Por Raphael Di Cunto e Isadora Peron

O presidente do Supremo Tribunal Federal (STF), ministro Dias Toffoli, pautou para 12 de junho o julgamento da ação que decidirá sobre a validade do contrato de trabalho intermitente, uma das principais inovações da reforma trabalhista e que até agora não avançou por causa da insegurança jurídica. O item faz parte da pauta de processos que serão julgados no primeiro semestre de 2019 e foram divulgados ontem pela Corte.
Na segunda-feira, Toffoli já havia adiantado as datas dos julgamentos mais polêmicos. As ações que discutem a prisão após condenação em segunda instância serão analisadas em 10 de abril. Já a discussão sobre a liberação do porte de maconha para uso pessoal ficou para 5 de junho.

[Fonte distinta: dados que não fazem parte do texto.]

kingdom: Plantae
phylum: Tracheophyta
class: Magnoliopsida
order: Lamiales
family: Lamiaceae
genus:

As ações sobre a divisão dos royalties do petróleo e sobre a privatização de empresas públicas, no entanto, não entraram na pauta do primeiro semestre.
Ainda no campo do direito trabalhista, também será julgada uma ação sobre se os funcionários terceirizados possuem os mesmos direitos dos trabalhadores contratados pela empresa tomadora dos serviços ou pela administração pública.
Já no campo fiscal, alguns julgamentos demandarão atenção do poder público. Em março, será analisado um recurso que discute a substituição da Taxa Referencial (TR) pelo Índice de Preços ao Consumidor Amplo Especial (IPCA-E) -que costuma ser maior -como índice de correção monetária e dos juros moratórios incidentes sobre as condenações impostas à Fazenda Pública.
O STF também julgará se é constitucional a cobrança do Fundo de Assistência ao Trabalhador Rural (Funrural) dos segurados especiais (produtor rural que atua em regime de economia familiar), que devem pagar 2% da receita bruta com a comercialização da produção.
Há ainda ações de interesse de governadores e prefeitos, como os critérios para distribuição do salário-educação e a transferência de recursos da Cide-combustíveis para os Estados sem as deduções da Desvinculação dos Recursos da União (DRU).
O presidente do Supremo destinou um dia em abril para questões previdenciárias, como a constitucionalidade de dispositivo que determinou que as pensões dos servidores públicos devem respeitar o teto constitucional e se o trabalhador tem direito a receber aposentadoria especial se continuar trabalhando com atividades nocivas à saúde.
O STF avaliará ainda leis municipais sobre o transporte de passageiros por meio de aplicativos, como o Uber, e a validade de um decreto do governo de São Paulo que centralizou nas distribuidoras de energia elétrica a cobrança do ICMS devido sobre a comercialização de energia no mercado livre, em vez de cobrá-lo diretamente das comercializadoras.